Taking the Long View
    Category: Issues & Ideas By : Justin Doebele Read : 953 Date : Monday, May 09, 2016 - 05:14:11

    Toto Santiko Budi for Forbes Indonesia

    Sweden’s Wallenberg family stands as one of the enduring dynasties in the world. The family’s business empire can be traced back 160 years and five generations to Andre Oscar Wallenberg, who started in 1856 what would become Skandinaviska Enskilda Banken AB (SEB), one of Sweden’s largest banks. From there, the family branched out and now is linked to major Swedish multinationals such as ABB, Ericsson and Electrolux. It has become one of the world’s wealthiest families. Brothers Marcus and Jacob continue the family tradition, with Marcus as chairman of SEB and Jacob as chairman of Investor AB, the family’s private investment arm. The family’s interaction with Indonesia stretches back at least as far as 1907, when Ericsson first entered here. The two were recently in Jakarta as part of a delegation of top Swedish and Nordic business leaders to learn about the Indonesian market and explore opportunities. Each brother rarely speaks to the media, and even rarely do the two give joint interviews.

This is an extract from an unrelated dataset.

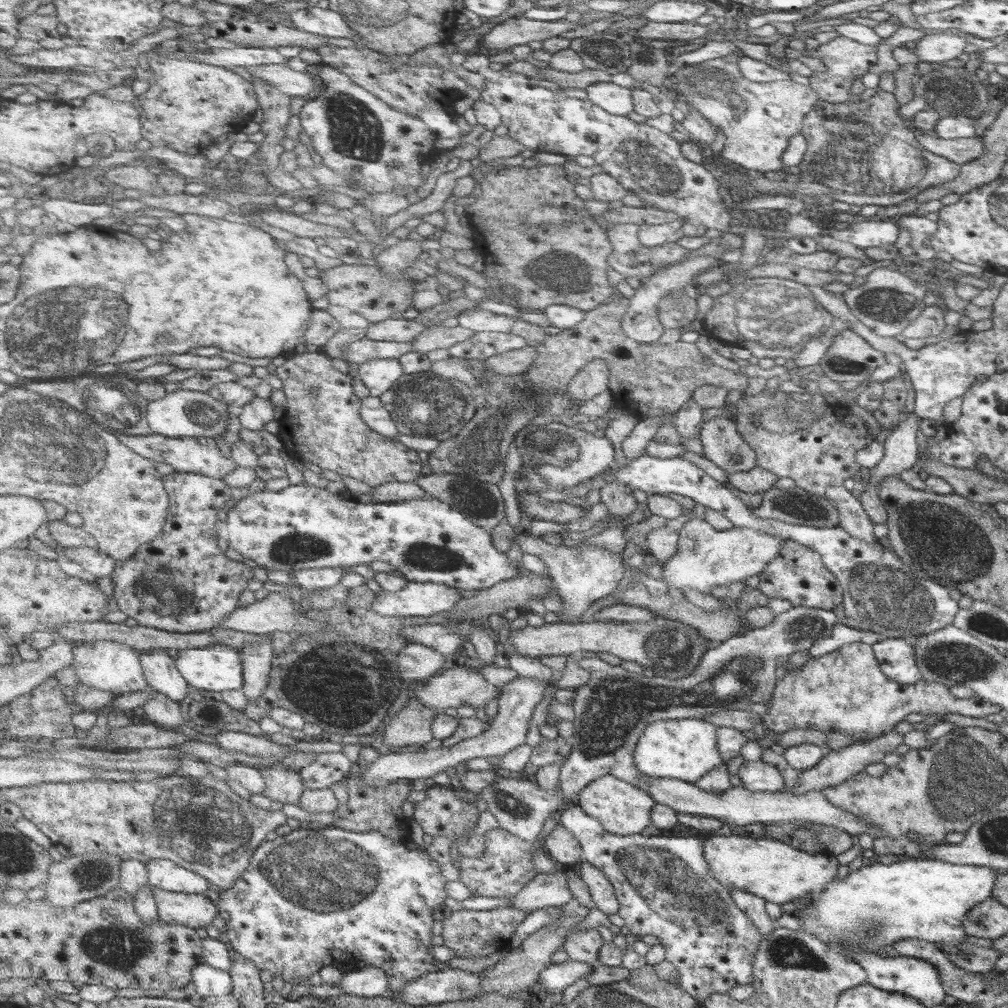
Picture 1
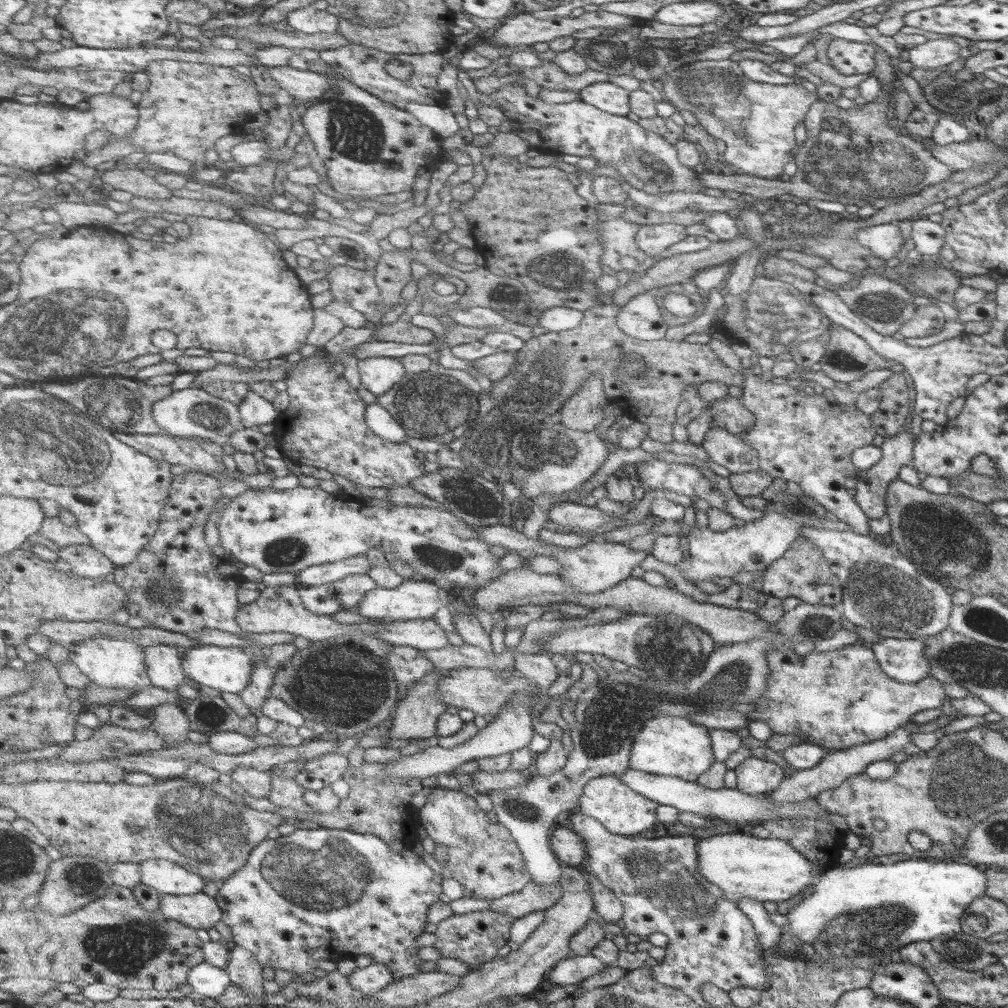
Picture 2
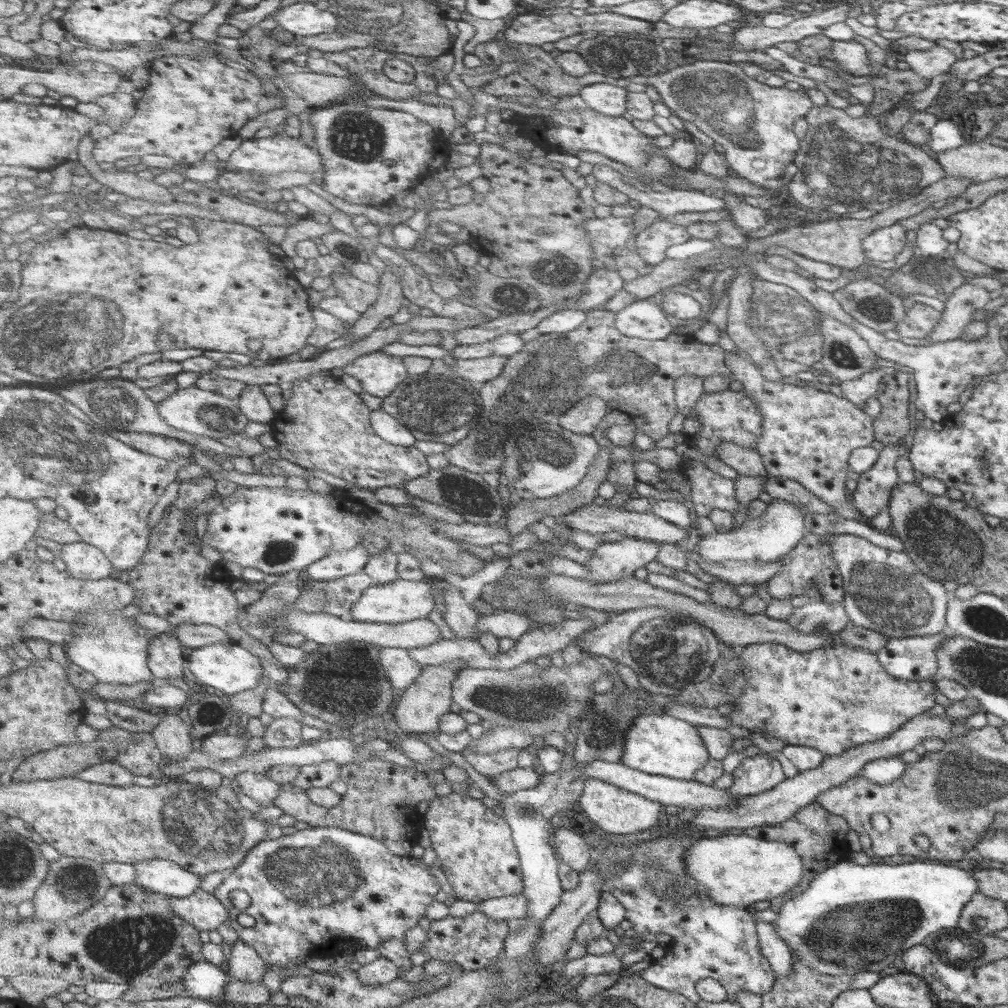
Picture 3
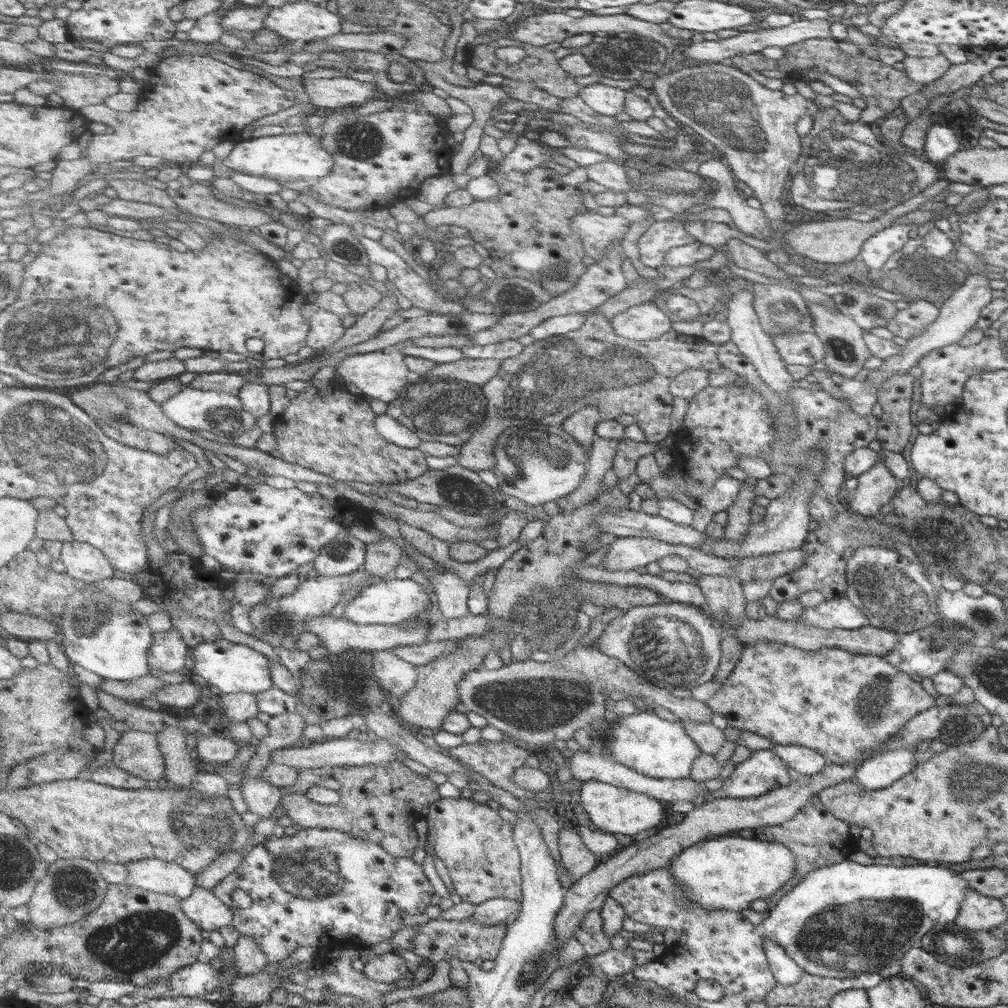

    What is the purpose of your visit?

    Marcus Wallenberg: The purpose is very simple. The bank decided—actually Jacob started it when he was the chairman of the bank 15 years or so ago—that we should bring our largest customers to see different points of interest. These are Nordic corporations with global operations, which means they are in most countries around the world, but the chairmen or the CEOs don’t always get to see those operations on a regular basis. Last year, we were in Silicon Valley to look at digitization efforts. This year we chose Indonesia, because this market holds tremendous opportunities in terms of market size, but I think it’s not so well known by many Nordic people. What is the structure of this market? What is the cultural and ethnic background? What is the political situation—and so on? If I may say so, we want to put more emphasis on this market going forward. I’m not sure everyone realizes ASEAN is a market of 600 million, and Indonesia is an important part of that block. So that’s a little background on why we’re here.

    In which areas do you see Nordic companies and Indonesia creating the most value?

    MW: I think one of the key aspects here is the push for infrastructure. Jacob, for example, is on the board of ABB.

    Jacob Wallenberg: Most companies that we’re associated with have been in Indonesia for a long time—Ericsson has been here since 1907. It’s not a lack of awareness, but if you look at the group with us, I’d say that more than half have never visited Indonesia before. One goal is to raise this group’s interest and improve their knowledge base. On infrastructure, obviously ABB and Wartsila, a Finnish company where we are also shareholders, and which produces very large engines that produce energy, have a real interest in engaging with Indonesia—or, for example, Ericsson in telecommunications. So many companies have something to offer this country. Hence our interest to understand its dynamics and development.